- [Goal of the exercise]: Starting from the line that contains "Закон направлено на підпис Пре", output every remaining line of the records below exactly as it appears, that line and the last one included.

- [Records for processing]:

———

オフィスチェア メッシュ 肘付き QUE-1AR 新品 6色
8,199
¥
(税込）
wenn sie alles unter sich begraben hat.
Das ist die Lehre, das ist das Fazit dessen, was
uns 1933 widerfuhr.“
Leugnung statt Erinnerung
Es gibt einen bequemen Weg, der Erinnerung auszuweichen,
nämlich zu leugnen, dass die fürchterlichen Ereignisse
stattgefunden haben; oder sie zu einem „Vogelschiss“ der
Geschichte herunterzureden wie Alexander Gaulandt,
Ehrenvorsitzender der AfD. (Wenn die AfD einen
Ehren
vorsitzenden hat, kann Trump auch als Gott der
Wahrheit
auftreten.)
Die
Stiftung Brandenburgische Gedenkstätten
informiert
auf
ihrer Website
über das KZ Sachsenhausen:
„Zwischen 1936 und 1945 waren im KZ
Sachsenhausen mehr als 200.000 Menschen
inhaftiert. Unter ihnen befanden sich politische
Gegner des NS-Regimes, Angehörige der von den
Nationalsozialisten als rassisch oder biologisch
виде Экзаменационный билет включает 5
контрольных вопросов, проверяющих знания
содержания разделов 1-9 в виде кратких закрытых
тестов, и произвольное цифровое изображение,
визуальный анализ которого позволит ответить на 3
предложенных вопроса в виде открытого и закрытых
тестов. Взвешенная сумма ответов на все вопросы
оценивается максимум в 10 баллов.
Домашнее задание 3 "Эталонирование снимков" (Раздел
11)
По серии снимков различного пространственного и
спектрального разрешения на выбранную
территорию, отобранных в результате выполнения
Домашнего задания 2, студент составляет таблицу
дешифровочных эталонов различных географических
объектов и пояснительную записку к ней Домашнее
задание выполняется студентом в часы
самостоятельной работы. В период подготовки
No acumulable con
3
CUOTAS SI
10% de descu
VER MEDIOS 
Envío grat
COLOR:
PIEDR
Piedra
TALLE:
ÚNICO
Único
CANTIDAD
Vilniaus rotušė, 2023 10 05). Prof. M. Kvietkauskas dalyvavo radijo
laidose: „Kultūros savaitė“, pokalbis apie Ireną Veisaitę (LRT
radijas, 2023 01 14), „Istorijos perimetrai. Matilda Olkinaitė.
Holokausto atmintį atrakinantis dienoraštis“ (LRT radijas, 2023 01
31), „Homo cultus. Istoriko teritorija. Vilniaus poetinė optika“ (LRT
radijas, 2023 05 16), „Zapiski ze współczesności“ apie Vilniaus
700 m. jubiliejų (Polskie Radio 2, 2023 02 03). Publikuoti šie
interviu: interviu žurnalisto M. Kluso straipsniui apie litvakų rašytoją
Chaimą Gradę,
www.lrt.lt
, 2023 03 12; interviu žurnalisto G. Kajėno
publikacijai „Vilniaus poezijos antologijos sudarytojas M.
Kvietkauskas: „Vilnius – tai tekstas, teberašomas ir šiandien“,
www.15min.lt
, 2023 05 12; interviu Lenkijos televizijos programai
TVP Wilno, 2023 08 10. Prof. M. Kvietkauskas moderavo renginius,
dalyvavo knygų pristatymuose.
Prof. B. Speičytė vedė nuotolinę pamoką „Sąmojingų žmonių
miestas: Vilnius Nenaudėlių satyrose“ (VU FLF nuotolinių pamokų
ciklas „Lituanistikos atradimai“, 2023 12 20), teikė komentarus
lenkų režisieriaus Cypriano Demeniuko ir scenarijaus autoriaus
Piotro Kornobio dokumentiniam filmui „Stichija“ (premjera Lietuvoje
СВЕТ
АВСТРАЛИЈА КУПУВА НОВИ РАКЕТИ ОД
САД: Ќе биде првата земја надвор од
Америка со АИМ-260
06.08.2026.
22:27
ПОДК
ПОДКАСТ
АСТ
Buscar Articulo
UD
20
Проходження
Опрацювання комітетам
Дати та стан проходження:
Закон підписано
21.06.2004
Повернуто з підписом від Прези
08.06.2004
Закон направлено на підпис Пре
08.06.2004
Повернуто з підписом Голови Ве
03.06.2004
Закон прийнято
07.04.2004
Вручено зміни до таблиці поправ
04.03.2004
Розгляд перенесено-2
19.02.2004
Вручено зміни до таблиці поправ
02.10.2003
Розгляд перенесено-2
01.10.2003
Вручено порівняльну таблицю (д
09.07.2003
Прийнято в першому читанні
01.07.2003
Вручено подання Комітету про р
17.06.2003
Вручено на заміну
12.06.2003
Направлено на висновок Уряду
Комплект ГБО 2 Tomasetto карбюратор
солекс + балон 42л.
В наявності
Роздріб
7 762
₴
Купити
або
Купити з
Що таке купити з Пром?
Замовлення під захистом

———

- [Exercise result]:
Закон направлено на підпис Пре
08.06.2004
Повернуто з підписом Голови Ве
03.06.2004
Закон прийнято
07.04.2004
Вручено зміни до таблиці поправ
04.03.2004
Розгляд перенесено-2
19.02.2004
Вручено зміни до таблиці поправ
02.10.2003
Розгляд перенесено-2
01.10.2003
Вручено порівняльну таблицю (д
09.07.2003
Прийнято в першому читанні
01.07.2003
Вручено подання Комітету про р
17.06.2003
Вручено на заміну
12.06.2003
Направлено на висновок Уряду
Комплект ГБО 2 Tomasetto карбюратор
солекс + балон 42л.
В наявності
Роздріб
7 762
₴
Купити
або
Купити з
Що таке купити з Пром?
Замовлення під захистом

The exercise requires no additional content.